» **Problem statement**: Please pull the source text from each row below and reproduce it line for line, without changing anything.

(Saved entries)
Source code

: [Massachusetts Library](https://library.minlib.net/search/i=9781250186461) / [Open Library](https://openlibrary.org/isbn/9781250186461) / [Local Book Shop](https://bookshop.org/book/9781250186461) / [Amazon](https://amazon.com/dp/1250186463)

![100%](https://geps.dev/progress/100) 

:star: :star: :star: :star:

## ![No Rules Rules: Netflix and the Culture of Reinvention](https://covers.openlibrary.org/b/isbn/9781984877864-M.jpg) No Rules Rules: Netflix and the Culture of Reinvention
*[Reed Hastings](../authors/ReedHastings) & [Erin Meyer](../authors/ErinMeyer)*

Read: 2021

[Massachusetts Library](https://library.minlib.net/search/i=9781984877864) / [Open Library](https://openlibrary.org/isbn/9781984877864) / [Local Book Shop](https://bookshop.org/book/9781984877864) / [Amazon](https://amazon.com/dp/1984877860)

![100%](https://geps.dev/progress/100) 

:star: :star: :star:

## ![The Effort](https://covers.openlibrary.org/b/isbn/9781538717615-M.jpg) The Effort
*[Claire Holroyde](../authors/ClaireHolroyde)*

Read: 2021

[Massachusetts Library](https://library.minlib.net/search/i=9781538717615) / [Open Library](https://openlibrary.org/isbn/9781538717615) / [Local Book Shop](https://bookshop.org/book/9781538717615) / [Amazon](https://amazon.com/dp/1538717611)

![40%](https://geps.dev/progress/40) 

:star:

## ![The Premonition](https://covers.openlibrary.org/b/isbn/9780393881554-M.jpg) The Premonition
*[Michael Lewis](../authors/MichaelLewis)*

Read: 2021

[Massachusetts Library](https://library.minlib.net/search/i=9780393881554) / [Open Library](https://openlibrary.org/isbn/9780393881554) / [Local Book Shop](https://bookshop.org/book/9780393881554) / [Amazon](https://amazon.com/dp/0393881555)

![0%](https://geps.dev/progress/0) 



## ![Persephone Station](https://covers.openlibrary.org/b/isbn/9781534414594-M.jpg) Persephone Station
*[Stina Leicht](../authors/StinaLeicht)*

» **The answer**:
Source code

: [Massachusetts Library](https://library.minlib.net/search/i=9781250186461) / [Open Library](https://openlibrary.org/isbn/9781250186461) / [Local Book Shop](https://bookshop.org/book/9781250186461) / [Amazon](https://amazon.com/dp/1250186463)

![100%](https://geps.dev/progress/100) 

:star: :star: :star: :star:

## ![No Rules Rules: Netflix and the Culture of Reinvention](https://covers.openlibrary.org/b/isbn/9781984877864-M.jpg) No Rules Rules: Netflix and the Culture of Reinvention
*[Reed Hastings](../authors/ReedHastings) & [Erin Meyer](../authors/ErinMeyer)*

Read: 2021

[Massachusetts Library](https://library.minlib.net/search/i=9781984877864) / [Open Library](https://openlibrary.org/isbn/9781984877864) / [Local Book Shop](https://bookshop.org/book/9781984877864) / [Amazon](https://amazon.com/dp/1984877860)

![100%](https://geps.dev/progress/100) 

:star: :star: :star:

## ![The Effort](https://covers.openlibrary.org/b/isbn/9781538717615-M.jpg) The Effort
*[Claire Holroyde](../authors/ClaireHolroyde)*

Read: 2021

[Massachusetts Library](https://library.minlib.net/search/i=9781538717615) / [Open Library](https://openlibrary.org/isbn/9781538717615) / [Local Book Shop](https://bookshop.org/book/9781538717615) / [Amazon](https://amazon.com/dp/1538717611)

![40%](https://geps.dev/progress/40) 

:star:

## ![The Premonition](https://covers.openlibrary.org/b/isbn/9780393881554-M.jpg) The Premonition
*[Michael Lewis](../authors/MichaelLewis)*

Read: 2021

[Massachusetts Library](https://library.minlib.net/search/i=9780393881554) / [Open Library](https://openlibrary.org/isbn/9780393881554) / [Local Book Shop](https://bookshop.org/book/9780393881554) / [Amazon](https://amazon.com/dp/0393881555)

![0%](https://geps.dev/progress/0) 



## ![Persephone Station](https://covers.openlibrary.org/b/isbn/9781534414594-M.jpg) Persephone Station
*[Stina Leicht](../authors/StinaLeicht)*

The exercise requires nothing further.